EXCERPTED PASSAGE START
2) Due to cultural differences, the Blues have a higher are willing to pay higher rates on loans than are Purples.
Now suppose lenders offer two types of loans: high interest and low interest (if you think it is possible for all banks to charge identical interest rates on all loans, please stop reading, and I give up). Blues are only willing to borrow at low rates, while Purples are indifferent between borrowing at high rates or at low rates. Fifty percent of loan offers are at high interest rates and fifty percent are at low interest rates.
Now suppose that a regression analyst collects a data sample which includes 1000 Purples and 1000 Blues. All the Blues borrowed at low interest rates, while all the Purples borrowed at high interest rates (as they were the only ones willing to pay them). The regression analysis will naturally prove discrimination against the Purples, even though the lenders made the same offers to both groups, and the Purples were the ones who chose to sign the papers to repay the high interest rate loans, while the Blues would not have even bothered applying for such loans, and hence were not even exposed to them.
Dang — I got my Blues and Purples mixed up somewhere along the line. I hope that did not obscure my point…
(Trying again…)
All the Purples borrowed at low interest rates, while all the Blues borrowed at high interest rates (as they were the only ones willing to pay them). The regression analysis will naturally prove discrimination against the Blues, even though the lenders made the same offers to both groups, and the Blues were the ones who chose to sign the papers to repay the high interest rate loans, while the Purples would not have even bothered applying for such loans, and hence were not exposed to them, giving the appearance that lenders only offered high rates to the Blues.
Maybe I need to adjust my low interest loan assumption to include some Blues. Here is a story: Suppose that each loan offer is either high or low interest rate with probability 1/2 and each applicant is Blue or Purple with probability 1/2. Thus 1/4 of (potential) loan applications involve each of the following pairings:
(Blue/high rate)
(Blue/low rate)
(Purple/high rate)
(Purple/low rate)
However, since Purples reject all high rate offers, the resulting data has the following proportions:
1/3 (Blue/high rate)
1/3 (Blue/low rate)
1/3 (Purple/low rate)
Again, your regression analysis will prove discrimination, when none in fact existed.
PB,
You provide a crystal clear statistical illustration that re-states a point you have made repeatedly. My disagreeing with your point is not because I do not understand it. I disagree with your point because it is statistically correct, yet legally wrong.
EXCERPTED PASSAGE END
EXTRACTED RECORDS START
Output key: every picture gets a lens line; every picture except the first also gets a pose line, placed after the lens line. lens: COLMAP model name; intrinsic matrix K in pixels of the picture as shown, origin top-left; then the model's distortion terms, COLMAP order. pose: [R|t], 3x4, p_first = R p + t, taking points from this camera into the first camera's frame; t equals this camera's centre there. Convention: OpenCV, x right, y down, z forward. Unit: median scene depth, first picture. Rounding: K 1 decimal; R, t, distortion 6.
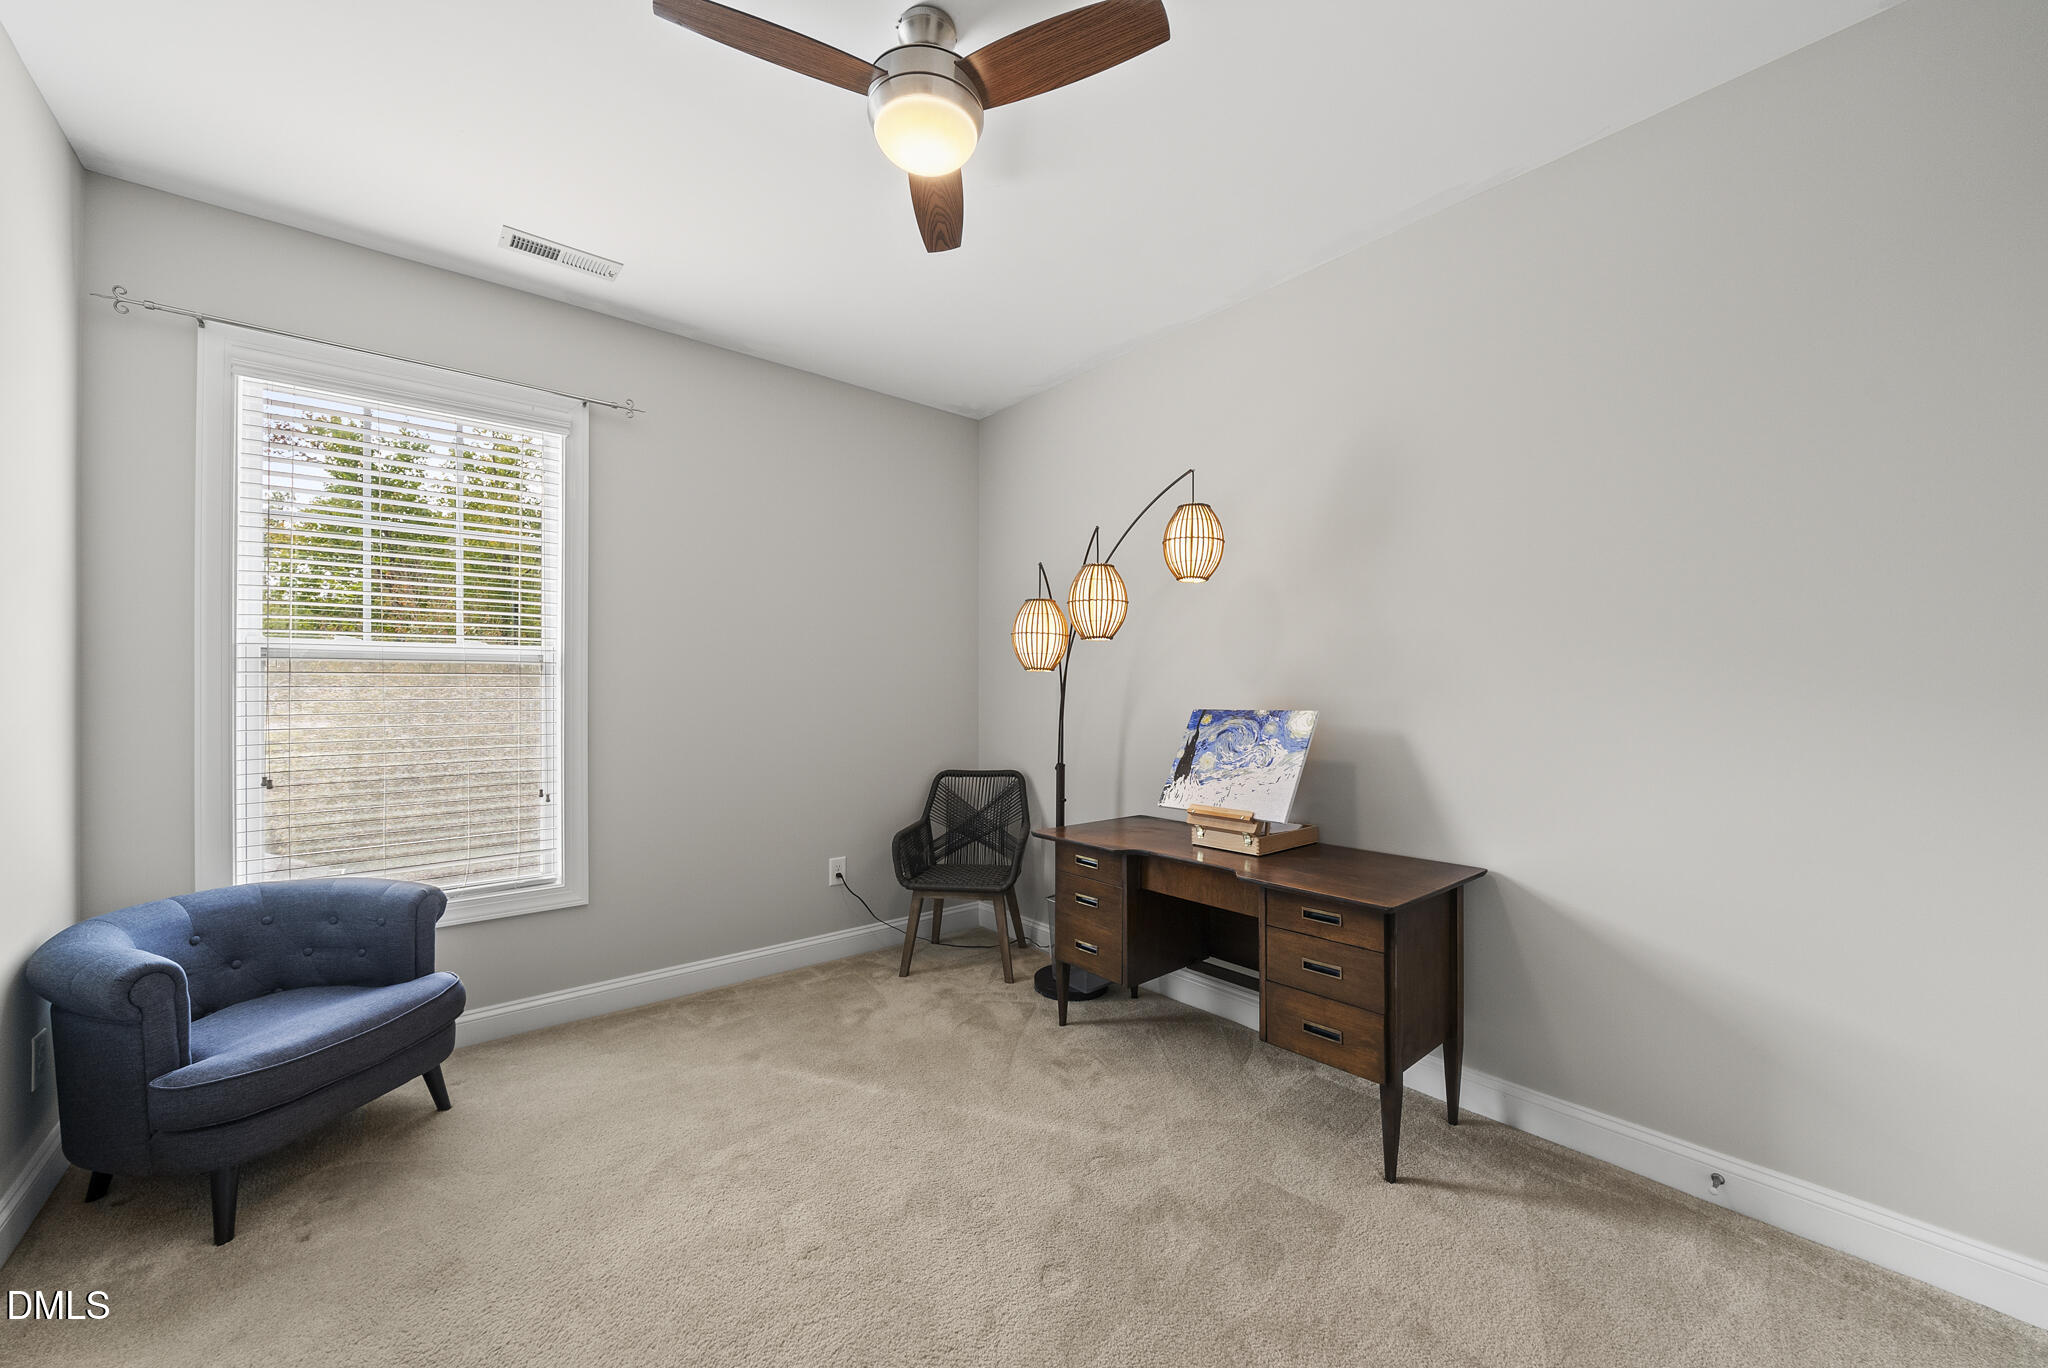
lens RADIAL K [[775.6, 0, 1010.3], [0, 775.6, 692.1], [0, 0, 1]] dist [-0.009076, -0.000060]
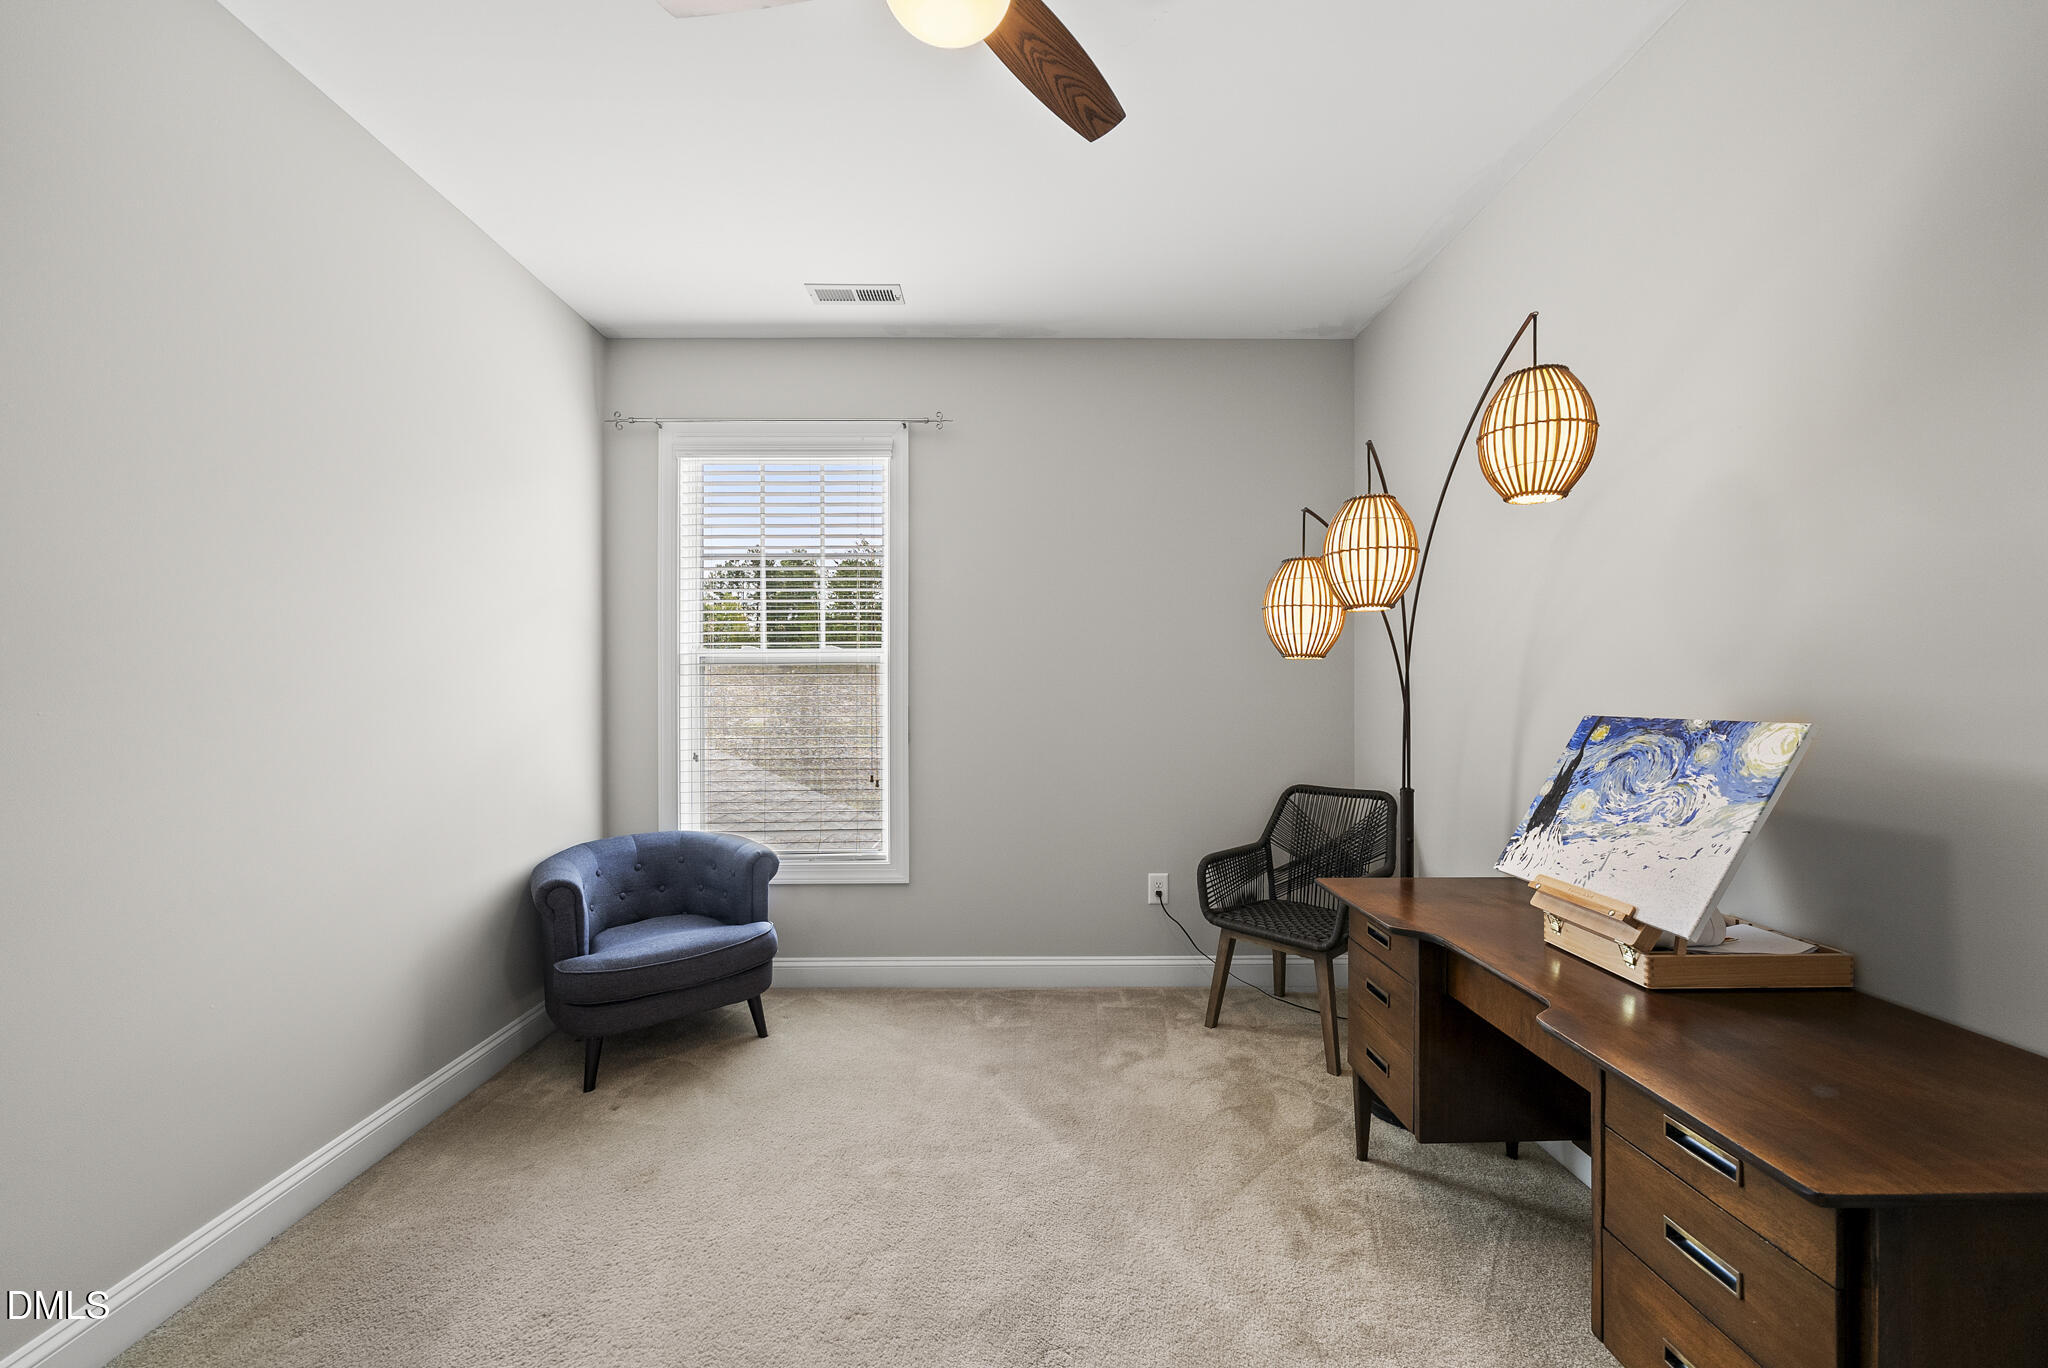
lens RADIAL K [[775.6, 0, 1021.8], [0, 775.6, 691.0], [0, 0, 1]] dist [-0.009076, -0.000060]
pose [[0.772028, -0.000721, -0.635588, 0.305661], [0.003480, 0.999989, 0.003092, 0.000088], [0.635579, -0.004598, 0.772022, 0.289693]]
EXTRACTED RECORDS END
EXTRACTED RECORDS START
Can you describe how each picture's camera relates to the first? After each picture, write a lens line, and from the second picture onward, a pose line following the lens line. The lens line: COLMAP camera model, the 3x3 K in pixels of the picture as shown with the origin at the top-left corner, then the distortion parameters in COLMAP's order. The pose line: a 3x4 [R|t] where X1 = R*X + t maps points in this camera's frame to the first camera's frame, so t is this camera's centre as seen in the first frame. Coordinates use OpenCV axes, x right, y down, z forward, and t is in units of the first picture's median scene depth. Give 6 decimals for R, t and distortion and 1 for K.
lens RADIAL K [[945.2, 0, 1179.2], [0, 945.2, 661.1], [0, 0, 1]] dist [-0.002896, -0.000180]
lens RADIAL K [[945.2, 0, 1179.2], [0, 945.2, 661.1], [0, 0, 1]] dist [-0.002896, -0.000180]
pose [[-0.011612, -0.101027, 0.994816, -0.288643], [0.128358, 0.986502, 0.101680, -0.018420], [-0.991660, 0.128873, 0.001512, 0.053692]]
EXTRACTED RECORDS END
From the passage on loan rates and discrimination, list every applicant-and-rate pairing that the passage says makes up 1/4 of potential loan applications.

- Blue/high rate
- Blue/low rate
- Purple/high rate
- Purple/low rate